Cette expérience marque probablement la première occasion permettant à Nellie Bly de défendre une cause qui lui tient à cœur en se basant sur des faits réels et des arguments pertinents.
Lettre d’indignation et premier poste de rédactrice
Ainsi, vouant à ne pas se marier et à ne pas devenir une gouvernante comme la plupart des femmes de cette époque, elle décide d’intégrer une école d’institutrices à l’âge de 15 ans. Cependant, elle est contrainte de la quitter après quelques mois, faute de moyens financiers.
De retour chez sa mère, elle continue à écrire des poèmes en attendant de trouver un autre emploi et c’est grâce à un article publié dans le journal Dispatch qu’elle réussit enfin à décrocher un poste dans le même établissement.
En effet, l’article en question intitulé « À quoi servent les femmes ? » a tellement scandalisé Nellie qu’elle décide d’y réagir en écrivant une lettre au journal sous un pseudonyme. La lettre rédigée par Nellie ayant impressionné le directeur du journal Dispatch, il la publie accompagnée d’une invitation adressée à l’auteure lui demandant de visiter l’établissement.
Petit aparté, mais ce précédent paragraphe est représentatif de la situation des femmes dans l’histoire, mais aussi un miroir de ce qu’il reste à accomplir dans nos sociétés modernes.

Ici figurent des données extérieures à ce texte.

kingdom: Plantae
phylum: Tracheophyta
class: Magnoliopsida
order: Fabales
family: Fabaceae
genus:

Pour vous ouvrir à cette histoire, nous vous conseillons l’article sur la créatrice du Monopoly, mais aussi la première programmeuse de l’histoire.
À la suite de cette visite, Nellie est embauchée en tant que rédactrice à Dispatch. Égale à elle-même, Nellie Bly défend les causes des femmes à travers ses articles en relatant les histoires des ouvrières dans les usines et leurs difficultés, ainsi que celles des femmes en instance de divorce malmenées par les tribunaux et les juges, entre autres.
Bien qu’excellents et appréciés des lecteurs, ses articles déplaisent aux propriétaires des usines et aux industriels qui finissent par menacer le directeur du journal. Ce dernier décide ainsi de reléguer Nellie à une rubrique annexe s’intéressant à la couture et au décor. Indignée, la journaliste démissionne et entreprend un voyage au Mexique où elle continue à s’insurger contre l’injustice en dénonçant l’emprisonnement d’un journaliste.
À la suite de menaces d’assassinat au Mexique, Nellie coupe court à son séjour et regagne son pays. Il est à noter que cette expérience lui a permis de publier son premier livre « Six months in Mexico » (Six mois au Mexique,1888).
Carrière au New York World
Incapable de reprendre sa rubrique habituelle au journal Dispatch, Nellie se tourne vers un autre journal connu de l’époque, à savoir le New York World. Le directeur de ce dernier lui confie un thème particulier sur lequel aucun autre journaliste ne veut travailler. Nellie doit rédiger un article sur les femmes internées dans les asiles psychiatriques pour être embauchée par le journal.
Pour ce faire, la journaliste passe la nuit dans une auberge et se comporte de manière inhabituelle pour faire croire à des inconnues qu’elle a perdu la raison et doit être internée. Ainsi, une fois dans l’asile psychiatrique, elle prend des notes de tout ce qu’elle voit et entend et discute également avec les autres femmes.
Néanmoins, au bout de dix jours, ne pouvant plus tolérer la maltraitance et les traitements cruels qu’elle subit et dont toutes les femmes sont victimes dans cet asile, elle demande à son patron de l’aider à quitter l’établissement.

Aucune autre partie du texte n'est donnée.